▸ Required action:
Take nothing but the lines from the one with "focal_35mm: 439" through the one with "vfov_deg: 40.4" in the entries below, both ends kept, and return them exactly with pictures left out.

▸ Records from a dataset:

══════════

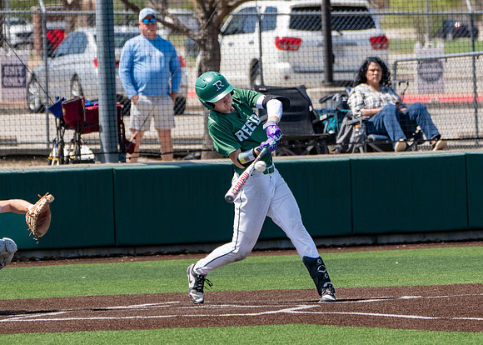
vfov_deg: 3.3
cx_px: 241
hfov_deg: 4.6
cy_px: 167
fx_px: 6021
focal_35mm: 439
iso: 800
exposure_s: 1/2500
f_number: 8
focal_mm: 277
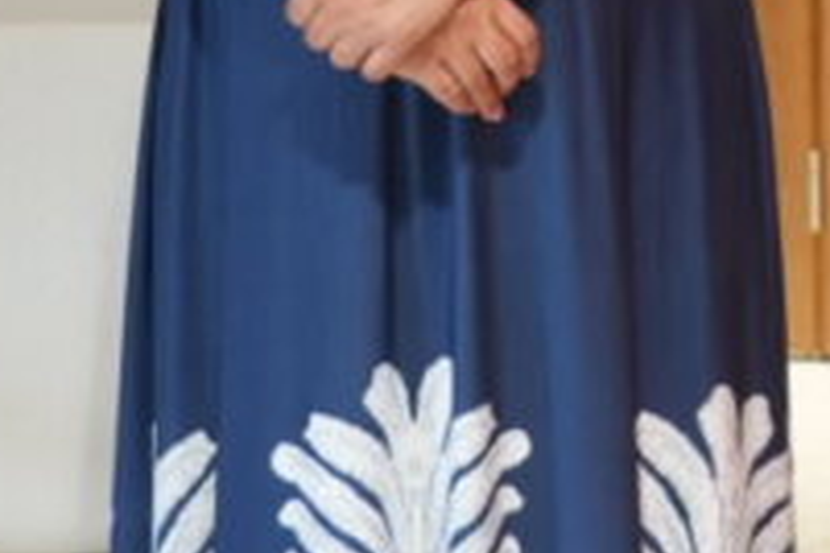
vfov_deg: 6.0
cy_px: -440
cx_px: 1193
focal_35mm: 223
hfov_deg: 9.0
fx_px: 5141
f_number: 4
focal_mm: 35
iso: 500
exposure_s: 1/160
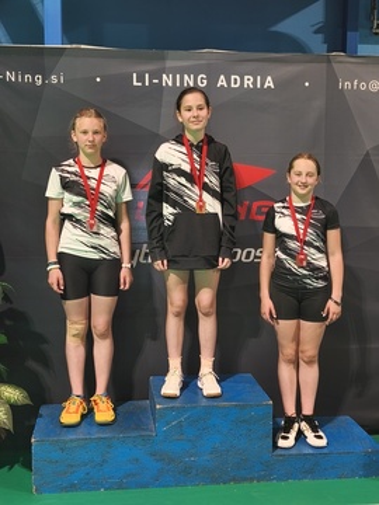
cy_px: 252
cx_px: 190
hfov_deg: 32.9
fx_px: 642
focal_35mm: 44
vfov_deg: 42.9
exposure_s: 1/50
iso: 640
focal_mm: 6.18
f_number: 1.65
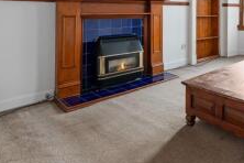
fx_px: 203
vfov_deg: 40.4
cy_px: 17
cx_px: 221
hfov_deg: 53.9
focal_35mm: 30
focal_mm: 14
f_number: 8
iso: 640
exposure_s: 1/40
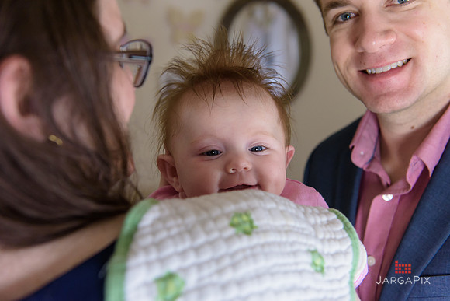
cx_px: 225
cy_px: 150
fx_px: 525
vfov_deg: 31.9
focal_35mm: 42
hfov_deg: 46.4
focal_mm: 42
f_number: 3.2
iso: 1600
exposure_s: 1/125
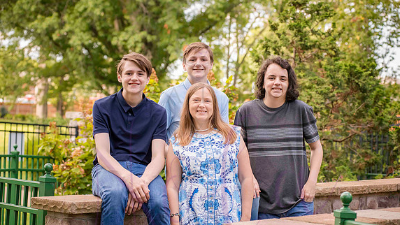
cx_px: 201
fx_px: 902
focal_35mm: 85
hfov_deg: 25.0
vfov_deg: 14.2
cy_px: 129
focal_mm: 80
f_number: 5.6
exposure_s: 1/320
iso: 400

══════════

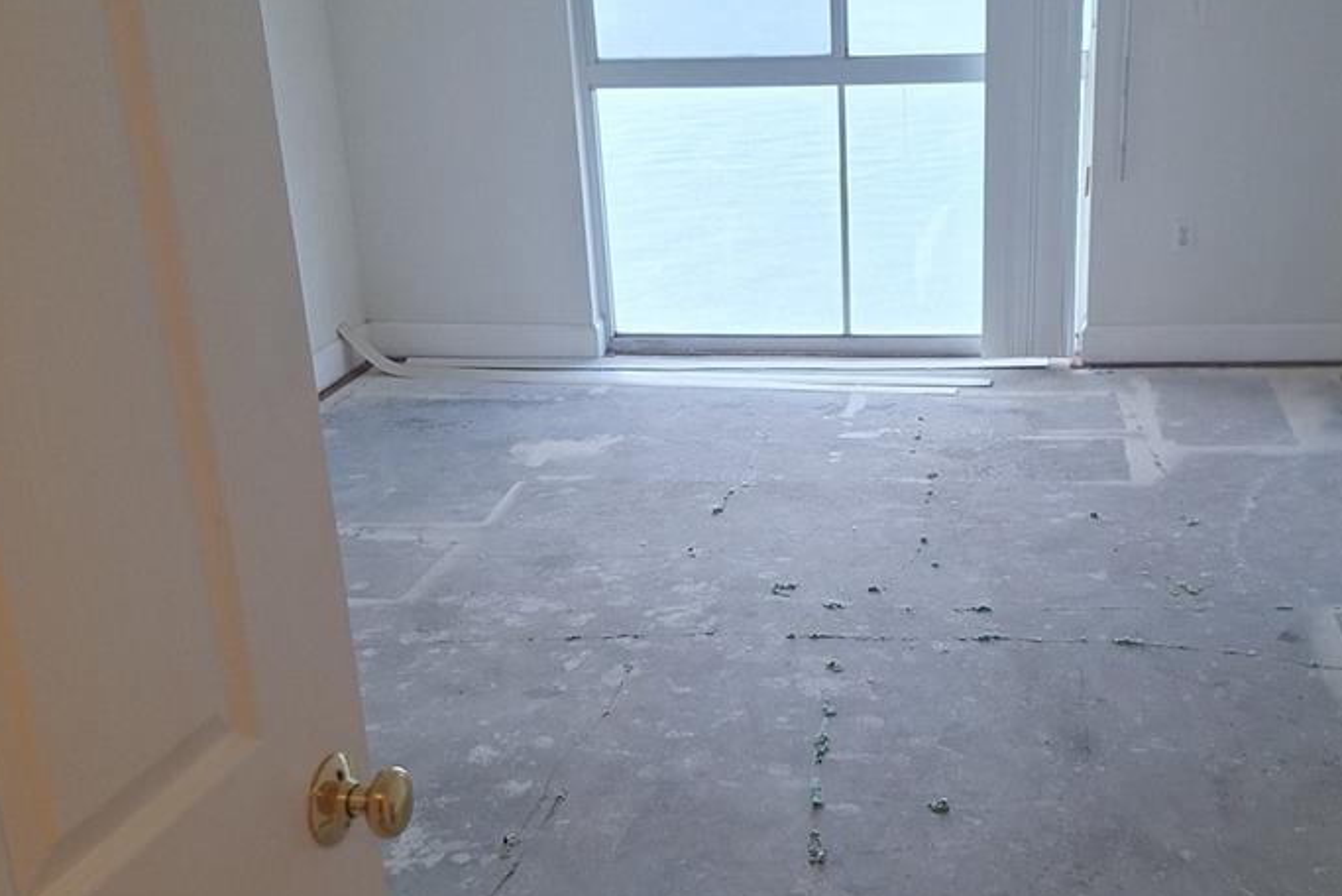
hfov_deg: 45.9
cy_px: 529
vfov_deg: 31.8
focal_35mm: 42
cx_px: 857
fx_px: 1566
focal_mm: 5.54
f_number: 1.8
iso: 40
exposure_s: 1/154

══════════

▸ Result of the exercise:
focal_35mm: 439
iso: 800
exposure_s: 1/2500
f_number: 8
focal_mm: 277
vfov_deg: 6.0
cy_px: -440
cx_px: 1193
focal_35mm: 223
hfov_deg: 9.0
fx_px: 5141
f_number: 4
focal_mm: 35
iso: 500
exposure_s: 1/160
cy_px: 252
cx_px: 190
hfov_deg: 32.9
fx_px: 642
focal_35mm: 44
vfov_deg: 42.9
exposure_s: 1/50
iso: 640
focal_mm: 6.18
f_number: 1.65
fx_px: 203
vfov_deg: 40.4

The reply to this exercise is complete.